PROBLEM: Turn the lines below into a numbered list, leaving out any blank lines and the pictures.

[Records from a dataset]

────

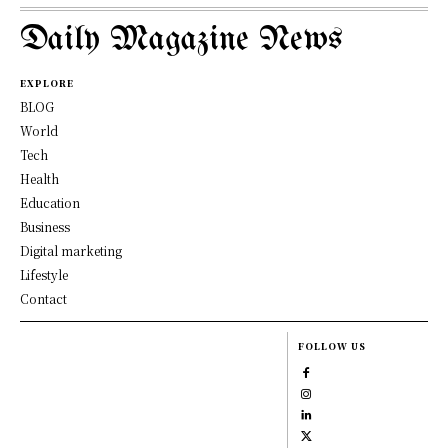
Daily Magazine News
EXPLORE
BLOG
World
Tech
Health
Education
Business
Digital marketing
Lifestyle
Contact
FOLLOW US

────

RESULT OF THE TASK:
1. Daily Magazine News
2. EXPLORE
3. BLOG
4. World
5. Tech
6. Health
7. Education
8. Business
9. Digital marketing
10. Lifestyle
11. Contact
12. FOLLOW US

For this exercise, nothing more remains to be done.